• **Exercise description**
Reproduce the extracted text from the data below line for line, without any changes. Leave the page images out of your output.
[Opening Raw data section]
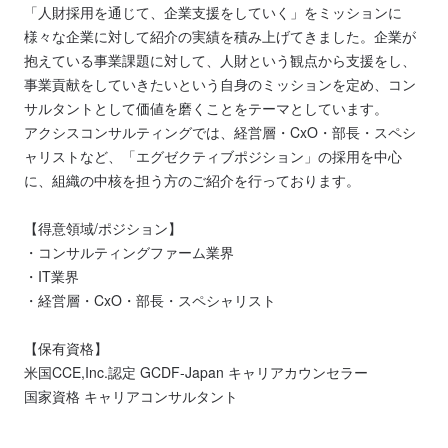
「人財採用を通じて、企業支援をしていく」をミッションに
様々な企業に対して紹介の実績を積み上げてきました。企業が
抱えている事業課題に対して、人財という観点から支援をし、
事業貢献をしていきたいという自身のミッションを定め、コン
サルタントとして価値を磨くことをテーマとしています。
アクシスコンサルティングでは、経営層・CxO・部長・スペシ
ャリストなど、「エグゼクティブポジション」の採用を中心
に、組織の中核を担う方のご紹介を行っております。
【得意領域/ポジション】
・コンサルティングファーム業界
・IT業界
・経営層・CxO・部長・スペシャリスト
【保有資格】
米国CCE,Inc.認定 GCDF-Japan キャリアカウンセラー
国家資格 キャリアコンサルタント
[Closing Raw data section]
• **Answer to this exercise**
「人財採用を通じて、企業支援をしていく」をミッションに
様々な企業に対して紹介の実績を積み上げてきました。企業が
抱えている事業課題に対して、人財という観点から支援をし、
事業貢献をしていきたいという自身のミッションを定め、コン
サルタントとして価値を磨くことをテーマとしています。
アクシスコンサルティングでは、経営層・CxO・部長・スペシ
ャリストなど、「エグゼクティブポジション」の採用を中心
に、組織の中核を担う方のご紹介を行っております。
【得意領域/ポジション】
・コンサルティングファーム業界
・IT業界
・経営層・CxO・部長・スペシャリスト
【保有資格】
米国CCE,Inc.認定 GCDF-Japan キャリアカウンセラー
国家資格 キャリアコンサルタント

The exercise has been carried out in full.